Frederik, with what justification do you incorrectly re-tag these three areas? Having a protect_class=24 tag means that you must have a boundary=protected area tag. However, these have a boundary=aboriginal_lands tag AND a protect_class=24 tag, clearly wrong.

I'd be OK with changing boundary=aboriginal_lands to boundary=protected_area (keeping protect_class=24), I'd be even better deleting the protect_class=24 tag as superfluous (as Brian did), but I am not OK with the tagging you reverted, which is incorrect according to our wiki (24 needs b=p_a, but doesn't have it). In short, this tagging suffers from "pick one, but not both" and yet you've reverted to "both."

Please consider that the tagging that Brian did took the map from "slightly incorrect" to "correct," yet you changed these back to "slightly incorrect." I think (as does Brian) you have over-reached in your reversion here.

(BTW, I was born in Michigan and have friends there which should address your concerns of "first-hand knowledge of the regions involved." But I don't think that matters, as we can simply read our wikis on boundary and protect_class to see that this tagging is incorrect. So, let's correct it.)

93029558

Thank you, although after 11.5 years in this project, I certainly have a working knowledge of how the History tab works.

OK, so editors who are "in" the area contained within my edit will see my edit. So what? This happens to me all the time (in my area, people edit large areas that "contain" my area) and I look at their changeset comments and decide (virtually 100% of the time), nothing to worry about here.

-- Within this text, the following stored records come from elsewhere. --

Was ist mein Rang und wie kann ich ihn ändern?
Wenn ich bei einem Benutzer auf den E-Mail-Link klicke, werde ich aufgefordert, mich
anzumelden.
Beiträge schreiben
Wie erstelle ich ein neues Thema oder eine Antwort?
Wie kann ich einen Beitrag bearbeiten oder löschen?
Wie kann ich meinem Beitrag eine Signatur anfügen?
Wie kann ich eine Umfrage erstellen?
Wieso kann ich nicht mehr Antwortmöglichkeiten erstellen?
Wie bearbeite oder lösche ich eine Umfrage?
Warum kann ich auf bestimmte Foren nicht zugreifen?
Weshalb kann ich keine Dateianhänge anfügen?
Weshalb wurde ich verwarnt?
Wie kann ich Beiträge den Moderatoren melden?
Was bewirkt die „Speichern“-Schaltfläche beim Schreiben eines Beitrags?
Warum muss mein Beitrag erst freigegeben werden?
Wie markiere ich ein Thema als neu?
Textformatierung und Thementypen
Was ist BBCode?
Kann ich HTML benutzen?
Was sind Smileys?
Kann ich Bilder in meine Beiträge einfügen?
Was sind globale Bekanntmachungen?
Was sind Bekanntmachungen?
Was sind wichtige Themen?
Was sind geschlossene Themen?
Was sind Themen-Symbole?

My changeset comments say what I did (changed 316 nodes, but over a wide area, not a massive change, but yes, over a large area). This should make it clear to anyone whether they might be "inconvenienced," though I assert they won't be. The reason? The changes were to data which are not allowed by our wiki (nodes can't be tagged type=boundary). That's all this edit did.

Is there a problem? I assert no. Of course, in an open project like OSM, you are welcome to analyze the data in the changeset (both before and after), but I'd consider that a tedious waste of time. But sure, if you want to, you can. Some rather simple analysis on the data (not necessarily "one-by-one," it could be machine-assisted / mechanical) could determine this. All this did was remove a single tag from a data structure (nodes) which do not allow that tag. Not hard.

My question above remains unanswered. (How large is TOO large?) Thank you in advance for any answer you might (still) offer.

93029558

Yes, I realize that this is an extremely large changeset, certainly the largest ("worldwide") edit I've ever done in my 11.5 years of OSM. In all that time, I've never heard of a changeset getting TOO large and I ask you to tell me what is the threshold for that.

I am also quite aware that this is a worldwide mapping project and certainly don't want to confuse or inconvenience anybody, but I ask: how my edit might have done that? (for you or anybody else)? I mean, if the data that I corrected were wrong (and they were) and I simply corrected them, how have I confused or inconvenienced anybody? Thank you in advance for your answers.